- **WHAT YOU NEED TO DO**
a - In the forum thread on kitchen terms, what does Budgie say a cooker or stove would include?
b - Copy word for word the stretch of the forum thread from "## InnocentAbroad" through "burner would work.".

══ SOURCE EXTRACT ══

I would definitely use hob, but rings would be understood.   I would think of a burner as having flames, so a gas hob and cooktop would not be used in BE.  Cooker or stove would include the oven.


----------



## InnocentAbroad

Budgie said:


> I would definitely use hob, but rings would be understood.   I would think of a burner as having flames, so a gas hob and cooktop would not be used in BE.  Cooker or stove would include the oven.



Nothing electric has a flame as such,  so electric burner would work.


----------



## pieanne

This http://www.e-distri.com/boutique/images_produits/TC31FA_1.jpg is the kind of thing I have in mind, except that there are 2 gas burners and 2 electric hotplates.

So far I've used the term "electric hotplates" (do not use the at the same time as the electric kettle, the dishwasher and the washing machine, LOL!)

Would you, dear UK an dear US natives, get the meaning of that note?


----------



## wildan1

pieanne said:


> This http://www.e-distri.com/boutique/images_produits/TC31FA_1.jpg is the kind of thing I have in mind, except that there are 2 gas burners and 2 electric hotplates.

═══
══ INFORMATION SHOWN ══

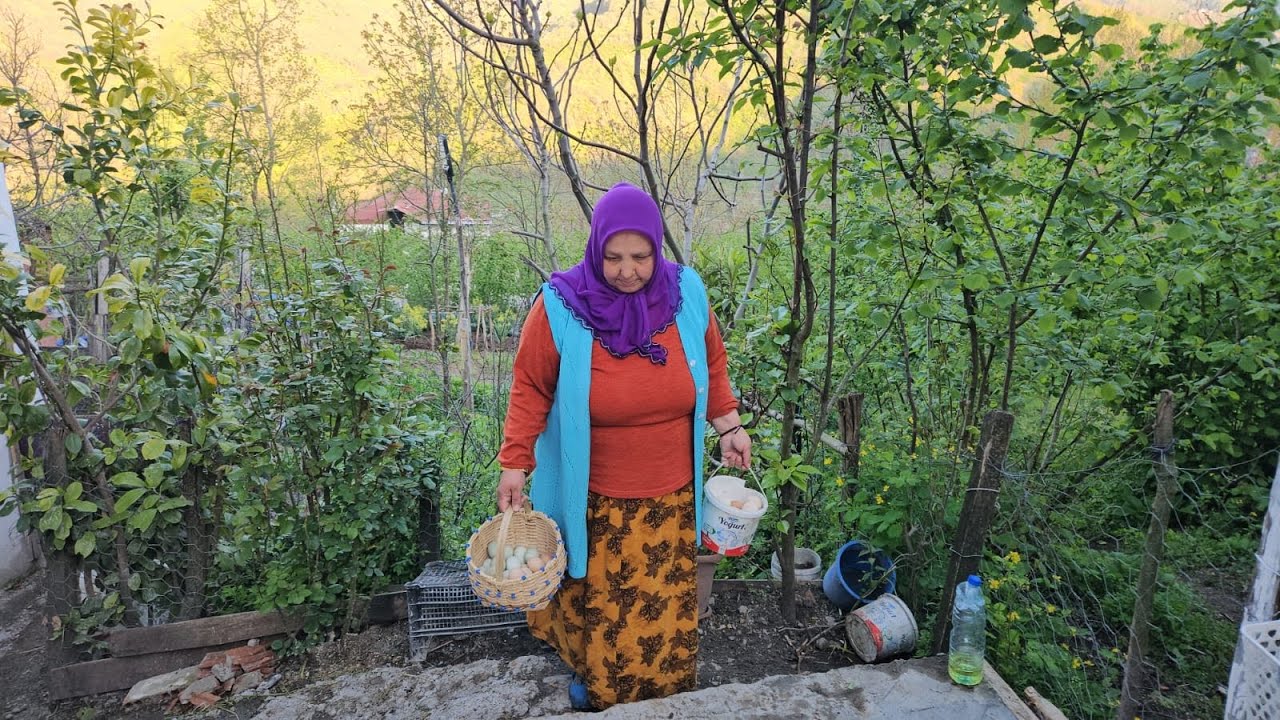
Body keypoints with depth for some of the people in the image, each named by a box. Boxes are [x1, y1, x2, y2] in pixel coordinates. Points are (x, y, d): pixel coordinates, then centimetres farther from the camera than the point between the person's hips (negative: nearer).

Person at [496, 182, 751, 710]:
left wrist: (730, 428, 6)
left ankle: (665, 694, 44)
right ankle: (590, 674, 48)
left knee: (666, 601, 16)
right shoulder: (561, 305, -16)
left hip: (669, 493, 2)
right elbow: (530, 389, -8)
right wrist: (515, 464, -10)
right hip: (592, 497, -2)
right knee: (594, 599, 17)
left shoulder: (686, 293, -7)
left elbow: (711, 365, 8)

═══
══ INFORMATION SHOWN ══

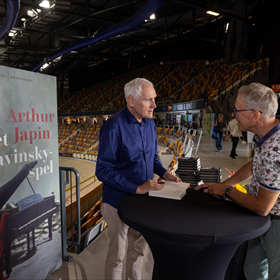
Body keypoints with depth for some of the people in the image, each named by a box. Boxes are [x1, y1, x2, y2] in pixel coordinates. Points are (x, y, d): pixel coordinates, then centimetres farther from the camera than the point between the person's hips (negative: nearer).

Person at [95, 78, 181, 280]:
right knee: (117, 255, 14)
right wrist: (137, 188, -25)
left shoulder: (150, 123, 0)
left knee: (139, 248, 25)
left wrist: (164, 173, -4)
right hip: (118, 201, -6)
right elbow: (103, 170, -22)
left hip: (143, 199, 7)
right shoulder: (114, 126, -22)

═══
══ INFORMATION SHOWN ══

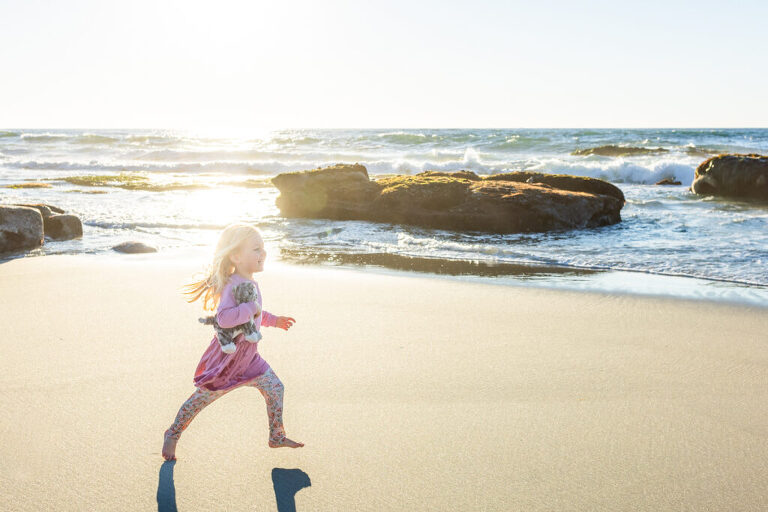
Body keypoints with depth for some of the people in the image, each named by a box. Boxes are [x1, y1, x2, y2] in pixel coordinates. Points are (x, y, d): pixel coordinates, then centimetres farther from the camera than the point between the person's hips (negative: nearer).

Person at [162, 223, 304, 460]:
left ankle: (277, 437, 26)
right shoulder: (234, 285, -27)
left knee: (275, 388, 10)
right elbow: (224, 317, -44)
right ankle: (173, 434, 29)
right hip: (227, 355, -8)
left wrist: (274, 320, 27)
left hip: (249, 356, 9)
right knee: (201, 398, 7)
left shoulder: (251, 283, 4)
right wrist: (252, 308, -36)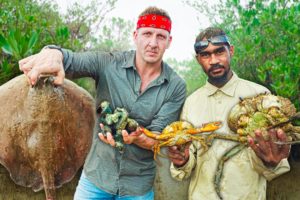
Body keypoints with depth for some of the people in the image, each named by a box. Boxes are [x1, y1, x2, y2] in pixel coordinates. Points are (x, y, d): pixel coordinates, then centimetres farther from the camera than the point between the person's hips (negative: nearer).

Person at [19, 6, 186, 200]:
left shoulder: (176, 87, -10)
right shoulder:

═══

- **ANSWERS BY ITEM NUMBER**
a - The oven.

b -
## InnocentAbroad

Budgie said:


> I would definitely use hob, but rings would be understood.   I would think of a burner as having flames, so a gas hob and cooktop would not be used in BE.  Cooker or stove would include the oven.



Nothing electric has a flame as such,  so electric burner would work.